Cyanobacteria, often referred to as blue-green algae, are phototrophic microorganisms that are widespread in aquatic and terrestrial environments [1]. While they are a natural part of many ecosystems, certain conditions, such as eutrophication, warmer temperatures [2], and decreased river flow rates [3], can increase growth and result in blooms [4]. Cyanobacterial blooms are increasing in prevalence and intensity primarily due to human activities contributing to improved growth conditions, including agricultural runoff, water extraction for irrigation, and rising global temperatures [5].

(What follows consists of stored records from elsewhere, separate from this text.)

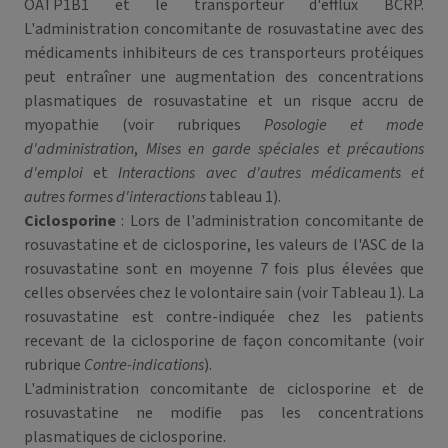
OATP1B1 et le transporteur d'efflux BCRP.
L'administration concomitante de rosuvastatine avec des
médicaments inhibiteurs de ces transporteurs protéiques
peut entraîner une augmentation des concentrations
plasmatiques de rosuvastatine et un risque accru de
myopathie (voir rubriques
Posologie et mode
d'administration
,
Mises en garde spéciales et précautions
d'emploi
et
Interactions avec d'autres médicaments et
autres formes d'interactions
tableau 1).
Ciclosporine
: Lors de l'administration concomitante de
rosuvastatine et de ciclosporine, les valeurs de l'ASC de la
rosuvastatine sont en moyenne 7 fois plus élevées que
celles observées chez le volontaire sain (voir Tableau 1). La
rosuvastatine est contre-indiquée chez les patients
recevant de la ciclosporine de façon concomitante (voir
rubrique
Contre-indications
).
L'administration concomitante de ciclosporine et de
rosuvastatine ne modifie pas les concentrations
plasmatiques de ciclosporine.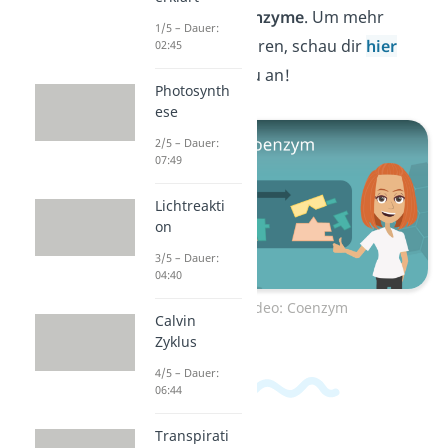
sogenannte
Coenzyme
. Um mehr
1/5 – Dauer:
darüber zu erfahren, schau dir
hier
02:45
unser Video dazu an!
Photosynth
ese
2/5 – Dauer:
07:49
Lichtreakti
on
3/5 – Dauer:
04:40
Zum Video: Coenzym
Calvin
Zyklus
4/5 – Dauer:
06:44
Transpirati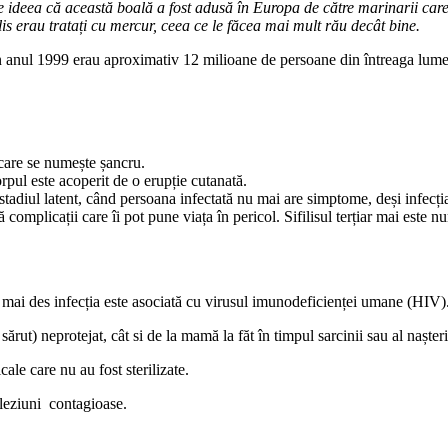
re ideea că această boală a fost adusă în Europa de către marinarii car
ilis erau tratați cu mercur, ceea ce le făcea mai mult rău decât bine.
 în anul 1999 erau aproximativ 12 milioane de persoane din întreaga lume
 care se numește șancru.
orpul este acoperit de o erupție cutanată.
n stadiul latent, când persoana infectată nu mai are simptome, deși infecți
ă complicații care îi pot pune viața în pericol. Sifilisul terțiar mai este numi
l mai des infecția este asociată cu virusul imunodeficienței umane (HIV)
 sărut) neprotejat, cât si de la mamă la făt în timpul sarcinii sau al nașteri
ale care nu au fost sterilizate.
ă leziuni contagioase.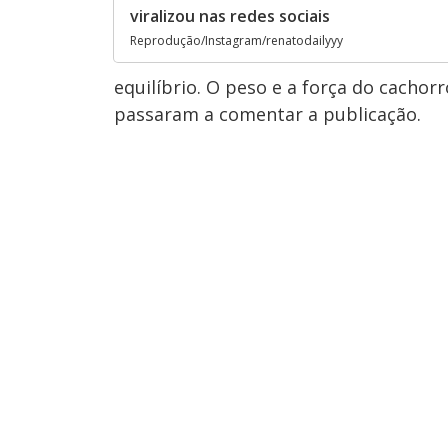
viralizou nas redes sociais
Reprodução/Instagram/renatodailyyy
equilíbrio. O peso e a força do cacho
passaram a comentar a publicação.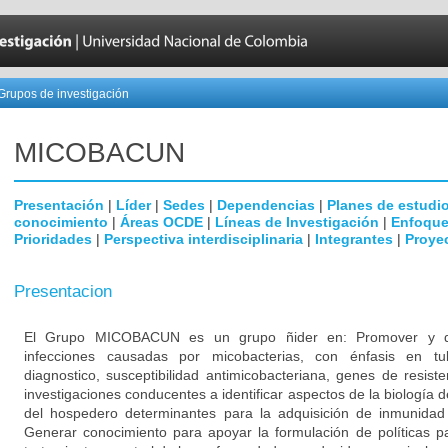
Grupos de investigación
MICOBAC­UN
Presentación
|
Líder
|
Sedes
|
Dependencias
|
Planes de estudi
conocimiento
|
Áreas OCDE
|
Líneas de Investigación
|
Enfoque
Prioridades
|
Perspectiva interdisciplinaria
|
Integrantes
|
Proye
Presentacion
El Grupo MICOBACUN es un grupo ñider en: Promover y desa
infecciones causadas por micobacterias, con énfasis en tub
diagnostico, susceptibilidad antimicobacteriana, genes de resist
investigaciones conducentes a identificar aspectos de la biología d
del hospedero determinantes para la adquisición de inmunidad a
Generar conocimiento para apoyar la formulación de políticas pa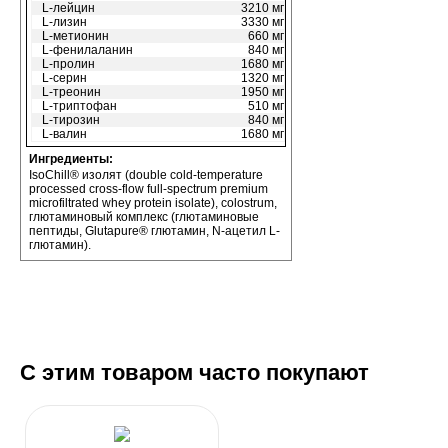
L-лейцин
3210 мг
L-лизин
3330 мг
L-метионин
660 мг
L-фенилаланин
840 мг
L-пролин
1680 мг
L-серин
1320 мг
L-треонин
1950 мг
L-триптофан
510 мг
L-тирозин
840 мг
L-валин
1680 мг
Ингредиенты:
IsoChill® изолят (double cold-temperature
processed cross-flow full-spectrum premium
microfiltrated whey protein isolate), colostrum,
глютаминовый комплекс (глютаминовые
пептиды, Glutapure® глютамин, N-ацетил L-
глютамин).
С этим товаром часто покупают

Cyanobacterial blooms can be a public health hazard because of the range and potency of the toxins that they produce [6]. These toxins, collectively known as cyanotoxins, include the neurotoxin β-N-methylamino L-alanine (BMAA). BMAA is a non-protein amino acid (NPAA) that became of interest after it was linked to the high incidence of amyotrophic lateral sclerosis and Parkinsonism-dementia complex (ALS-PDC) on the Pacific island of Guam [7]. BMAA was first isolated from cycad seeds in Guam, establishing a possible exposure route through the local diet [8]. It was later shown to be produced by symbiotic cyanobacteria in the coralloid roots of the cycads and to bioaccumulate up the food chain and make its way into the native food sources [7]. BMAA has since been found in cyanobacteria and diatoms globally [9,10] and in higher trophic levels [11,12], including foods for human consumption [13], and the brains of Alzheimer’s patients [14], with its neurotoxicity extensively reported in cell and animal models [15,16,17,18,19]. Despite this, there is still much debate on the toxicity mechanisms of BMAA, with many proposed neurotoxic properties but no clearly established mechanism for chronic toxicity [20].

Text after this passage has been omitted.